## Exercise details:
Report all lines of the records that contain "week".

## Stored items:
□ □ □ □ □ □ □

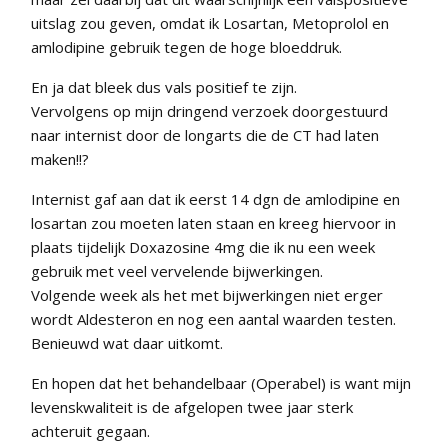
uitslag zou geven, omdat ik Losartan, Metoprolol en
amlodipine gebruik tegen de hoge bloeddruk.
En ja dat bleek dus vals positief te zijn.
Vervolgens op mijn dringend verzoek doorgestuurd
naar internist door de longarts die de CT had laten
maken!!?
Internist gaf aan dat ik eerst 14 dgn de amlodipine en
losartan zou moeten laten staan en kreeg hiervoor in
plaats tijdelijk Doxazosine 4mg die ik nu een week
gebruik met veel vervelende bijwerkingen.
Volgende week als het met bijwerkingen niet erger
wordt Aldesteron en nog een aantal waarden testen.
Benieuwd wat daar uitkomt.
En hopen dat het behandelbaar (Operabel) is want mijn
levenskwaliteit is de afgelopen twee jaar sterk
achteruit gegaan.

□ □ □ □ □ □ □

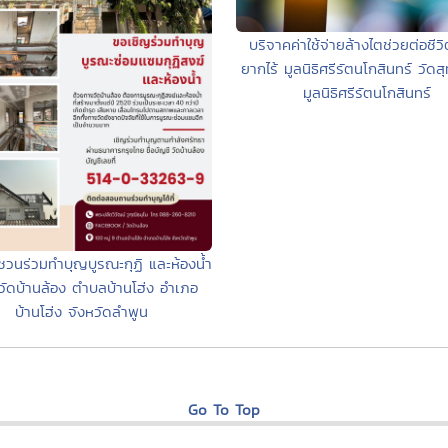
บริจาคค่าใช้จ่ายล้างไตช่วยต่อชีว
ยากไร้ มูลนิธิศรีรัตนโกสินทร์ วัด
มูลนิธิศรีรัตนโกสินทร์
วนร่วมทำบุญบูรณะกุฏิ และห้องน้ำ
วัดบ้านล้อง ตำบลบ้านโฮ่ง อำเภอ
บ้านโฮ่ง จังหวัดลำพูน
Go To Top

□ □ □ □ □ □ □

## Answer for this exercise:
plaats tijdelijk Doxazosine 4mg die ik nu een week
Volgende week als het met bijwerkingen niet erger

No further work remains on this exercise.